Leader Assumptions:

Beliefs that make understanding possible and chance actionable.

Assumptions about behavior that emphasize accountability, growth, and change.

Acknowledging that leaders are doing the best they can with their current skills, while remaining responsible for learning more effective behaviors. 

Promoting a culture that balances accountability with psychological safety, where ineffective behavior is treated as an opportunity for skill development.

01
Leaders are doing the best they can.

Given their current regulatory capacity, skill level, and environment.

This isn't an excuse for ineffective behavior. It is the starting point for understanding it.

02
Leaders want to improve.

Even when behavior suggests otherwise.

The motivation for change is present. The capacity to act on it varies — especially under pressure.

03
Leaders need greater capacity to change behavior.

Doing the best they can with their current skills and needing to develop better ones are not contradictory — they're dialectical.

Improvement requires the effort to develop regulatory capacity.

Without increased capacity, effort alone will not change behavior.

04
Leaders may not have caused every problem, and they're responsible for solving them anyway.

Effective leadership isn't defined by fault.

It is defined by ownership of the current conditions — regardless of how those conditions developed.

05
New behavior must be learned in all relevant contexts.

Skills practiced in low-pressure conditions don't transfer to high-pressure ones.

They must be built and practiced across contexts — including the conditions where they are most likely to break down.

06
All behaviors — actions, thoughts, and emotions — are caused.

Behavior isn't random. It is a function of conditions, learning history, and current regulatory capacity.

Understanding those causes is required for change.

07
Identifying and changing the causes of behavior is more effective than judging and blaming.

Evaluation doesn't produce change.

Judgment doesn't produce change.

Identifying and altering the variables that drive behavior does.
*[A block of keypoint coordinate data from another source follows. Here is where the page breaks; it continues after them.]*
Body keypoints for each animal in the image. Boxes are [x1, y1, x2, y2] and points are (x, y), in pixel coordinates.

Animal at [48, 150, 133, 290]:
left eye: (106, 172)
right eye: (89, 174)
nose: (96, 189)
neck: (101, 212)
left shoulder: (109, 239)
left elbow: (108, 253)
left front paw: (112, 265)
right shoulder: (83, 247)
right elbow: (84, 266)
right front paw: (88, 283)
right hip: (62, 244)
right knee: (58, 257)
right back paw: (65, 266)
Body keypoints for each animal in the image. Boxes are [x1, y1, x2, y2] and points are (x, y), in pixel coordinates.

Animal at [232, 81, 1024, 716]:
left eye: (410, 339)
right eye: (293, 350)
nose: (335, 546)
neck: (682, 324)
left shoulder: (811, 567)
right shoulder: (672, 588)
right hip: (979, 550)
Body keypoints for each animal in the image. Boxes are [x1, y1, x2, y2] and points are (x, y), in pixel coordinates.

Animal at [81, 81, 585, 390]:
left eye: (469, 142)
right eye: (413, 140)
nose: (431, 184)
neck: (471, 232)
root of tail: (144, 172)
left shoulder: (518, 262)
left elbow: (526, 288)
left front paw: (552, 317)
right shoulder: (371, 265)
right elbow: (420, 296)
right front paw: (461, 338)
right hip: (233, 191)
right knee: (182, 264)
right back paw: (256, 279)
The goal is to understand what drove it and how to respond differently next time.

These assumptions aren’t about giving leaders the benefit of the doubt.

They are structural commitments — the interpretive frame that makes development possible. Without them, behavior is judged, defensiveness increases, and change becomes unlikely. With them, behavior is understood, intervention becomes possible, and change becomes repeatable.